The FCC Public Safety Bureau on Friday approved special temporary authority allowing Morgan County, Indiana, to operate its travelers’ information station for a 15-day period at higher power levels than allowed under commission rules so it can “manage the expected influx of visitors, traffic congestion, and public safety surrounding the April 8 … solar eclipse.” The county can use 100 watts of power, rather than 10, starting April 1. The county is part of the eclipse's zone of totality.

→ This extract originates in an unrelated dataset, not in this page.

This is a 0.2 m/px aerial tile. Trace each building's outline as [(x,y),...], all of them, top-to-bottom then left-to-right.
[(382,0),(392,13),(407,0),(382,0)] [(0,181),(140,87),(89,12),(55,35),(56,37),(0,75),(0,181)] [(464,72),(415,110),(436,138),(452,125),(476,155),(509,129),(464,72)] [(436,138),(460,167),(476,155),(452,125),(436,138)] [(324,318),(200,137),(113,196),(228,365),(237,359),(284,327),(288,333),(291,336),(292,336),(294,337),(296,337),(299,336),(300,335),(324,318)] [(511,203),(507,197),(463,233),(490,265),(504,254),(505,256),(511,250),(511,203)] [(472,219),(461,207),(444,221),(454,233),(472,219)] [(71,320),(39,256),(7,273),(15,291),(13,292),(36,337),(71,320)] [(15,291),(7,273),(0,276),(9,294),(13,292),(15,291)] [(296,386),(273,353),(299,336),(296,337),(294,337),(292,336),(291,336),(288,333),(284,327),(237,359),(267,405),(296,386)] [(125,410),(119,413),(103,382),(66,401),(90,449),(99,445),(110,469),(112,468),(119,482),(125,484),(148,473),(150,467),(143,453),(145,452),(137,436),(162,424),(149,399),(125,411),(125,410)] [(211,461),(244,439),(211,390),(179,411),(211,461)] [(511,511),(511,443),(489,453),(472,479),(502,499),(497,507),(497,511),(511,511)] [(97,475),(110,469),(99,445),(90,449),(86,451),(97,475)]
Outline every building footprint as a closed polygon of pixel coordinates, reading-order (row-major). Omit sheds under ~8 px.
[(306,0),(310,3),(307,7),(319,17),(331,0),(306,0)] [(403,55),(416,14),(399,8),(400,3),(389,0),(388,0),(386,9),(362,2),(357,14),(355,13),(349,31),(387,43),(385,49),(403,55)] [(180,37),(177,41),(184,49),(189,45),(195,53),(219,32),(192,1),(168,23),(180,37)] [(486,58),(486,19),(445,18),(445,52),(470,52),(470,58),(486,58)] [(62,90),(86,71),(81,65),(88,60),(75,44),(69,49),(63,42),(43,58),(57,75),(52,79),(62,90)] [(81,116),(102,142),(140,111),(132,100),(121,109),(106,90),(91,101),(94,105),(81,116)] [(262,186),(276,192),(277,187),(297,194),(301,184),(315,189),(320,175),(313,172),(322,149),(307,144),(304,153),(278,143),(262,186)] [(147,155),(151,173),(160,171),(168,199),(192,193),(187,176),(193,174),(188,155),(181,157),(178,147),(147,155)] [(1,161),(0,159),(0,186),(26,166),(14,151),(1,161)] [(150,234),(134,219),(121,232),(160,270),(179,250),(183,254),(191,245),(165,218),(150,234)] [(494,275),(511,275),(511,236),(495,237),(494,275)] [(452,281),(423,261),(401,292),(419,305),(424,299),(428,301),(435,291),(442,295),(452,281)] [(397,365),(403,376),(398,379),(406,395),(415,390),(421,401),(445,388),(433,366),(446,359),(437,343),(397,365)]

AT&T employees represented by the Communications Workers of America ratified a new mobility collective bargaining agreement, covering about 5,000 workers in the Southwest, AT&T said Friday. The employees work in retail, at call centers and as technicians in Texas, Oklahoma, Arkansas, Kansas and Missouri. The new agreement expires Feb. 25, 2028. AT&T is “one of the largest employers of union-represented employees in the U.S., where more than 63,000 employees are unionized,” the carrier said. CWA hailed the agreement before it was ratified, noting it provides a 5% pay hike for employees this year and other benefits, including a $55 monthly stipend for remote employees.